In the instant case according to the evidence, the HPD conducted their May 20, 2010 sobriety checkpoint on Brainard Road in flawless compliance with their Operational Plan and long-standing policies and procedures regarding such. The Plan took into consideration each and every of the Leighton criteria cited earlier. Lieutenant Long chose the date, time and place of the checkpoint in conjunction with the State Department of Transportation and others in HPD’s Traffic Division. He considered all safety aspects of the proposed plan and informed all members of the checkpoint team of these terms and conditions in advance of the date of the checkpoint. PIO Mertes drafted, completed and distributed a press release to over 2000 recipients, media and Internet outlets of all variety, and she did so fifty-two hours and forty-five minutes prior to the start of the checkpoint in accordance with HPD’s unwritten policy. Sergeant Lawrence and his team executed the checkpoint according to neutral criteria as planned by Lieutenant Long, including adequate lighting and signage, “escape routes,” coned off safety areas and the same initial questions to all drivers that minimized their *485detention. As Sergeant Lawrence testified, there simply is no better proactive way for the police to combat the scourge of drunken driving on our highways.

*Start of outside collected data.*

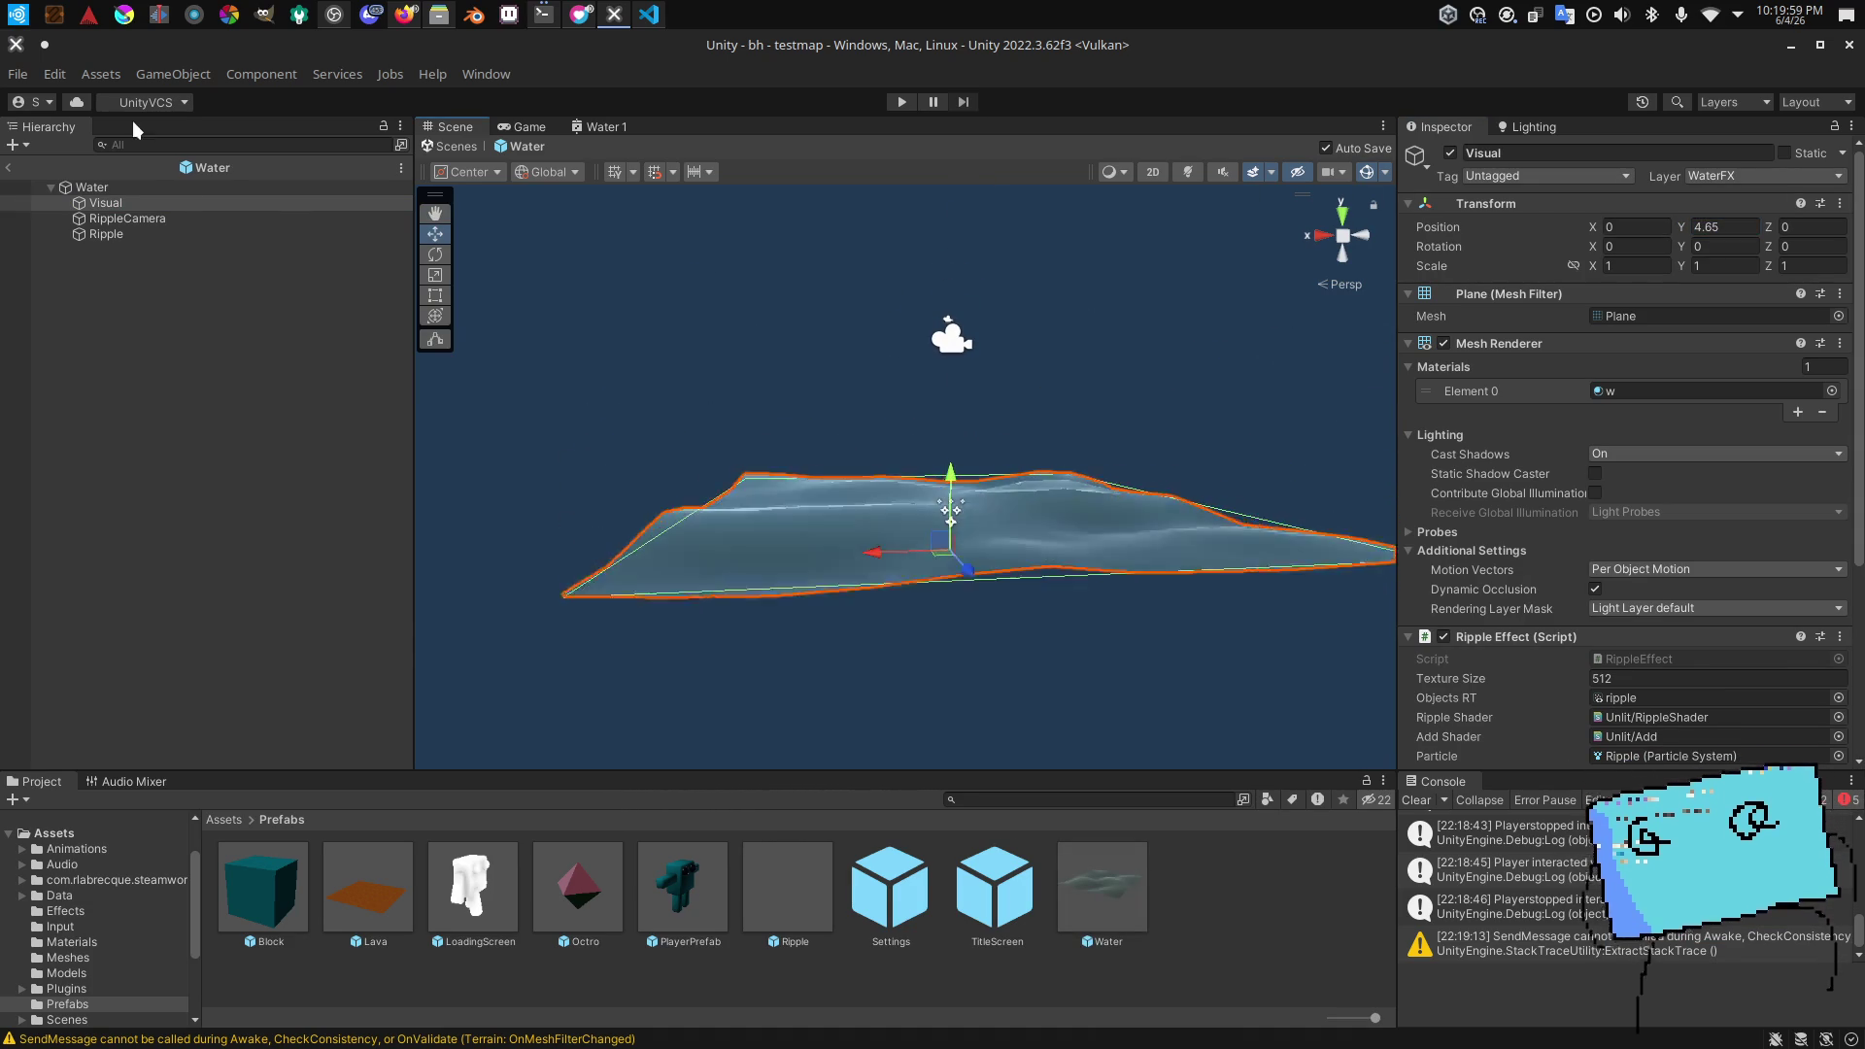
Step: Select the Water root, view the plane edge-on, and bring up the Hierarchy context menu
left_click(178, 187)
left_click_drag(763, 346, 734, 313)
left_click(243, 381)
right_click(247, 375)
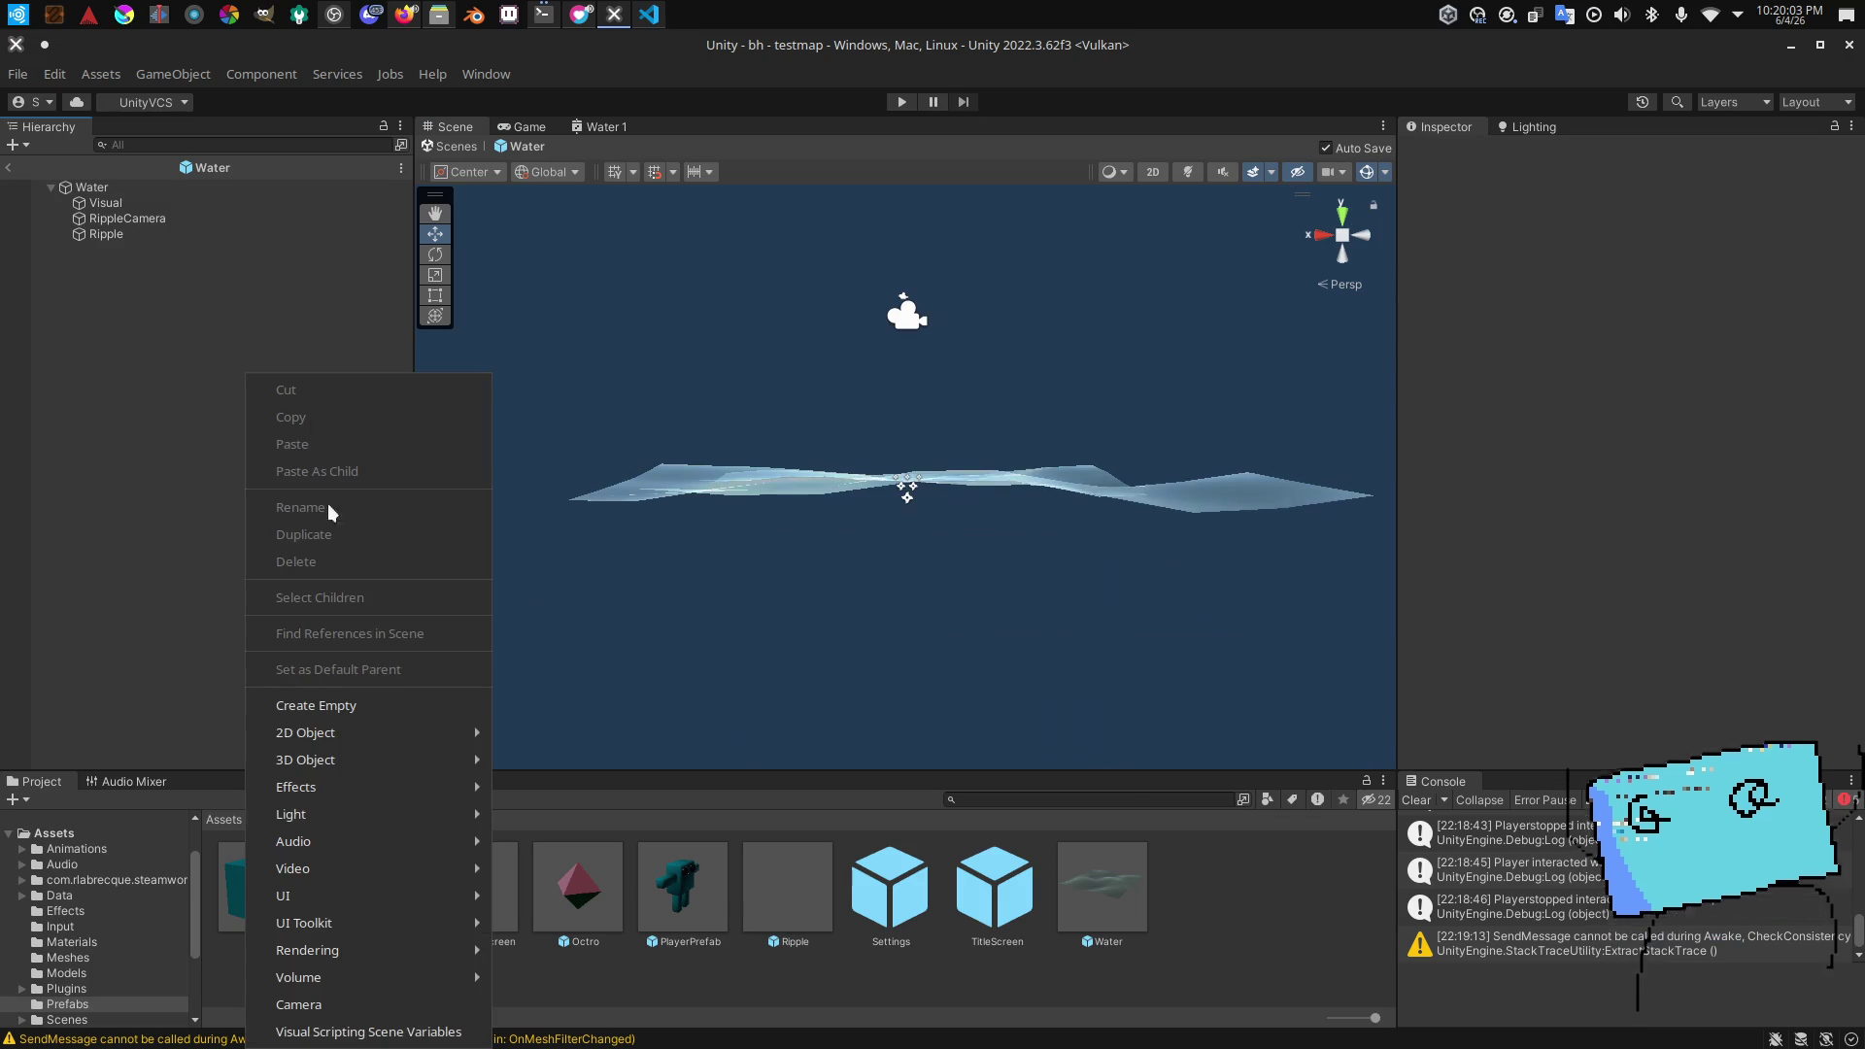
Step: Add a Sphere 3D object to the Water prefab, scaled to about 2, beside the water plane
mouse_move(385, 760)
left_click(548, 741)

The “set criteria and procedures” that counsel for the defendant seeks in his brief are set forth in the written operational plan of the HPD for the checkpoint in question. Neither statute nor case law mandates a written, “uniform” procedure for every checkpoint. The court finds that the criteria used by HPD for the May 20, 2010 checkpoint were neutral as contemplated and in practice; HPD fully conformed with the requirements of Sitz, Boisvert and Mikolinski.
The defendant’s claim is therefore without merit. For all of these reasons, his motion is DENIED.
The Appellate Court extended this constitutional analysis to article first, § 9, of the state constitution in State v. Boisvert, 40 Conn. App. 420, 428 n.8, 671 A.2d 834, cert. denied, 237 Conn. 903, 674 A.2d 1332 (1996). Citing State v. Lamme, 216 Conn. 172, 579 A.2d 484 (1990), the Boisvert court held that “a brief investigatory detention, even without probable cause, passes state constitutional muster.” State v. Boisvert, supra, 435 n.5.
Terry v. Ohio, 392 U.S. 1, 88 S. Ct. 1868, 20 L. Ed. 2d 889 (1968).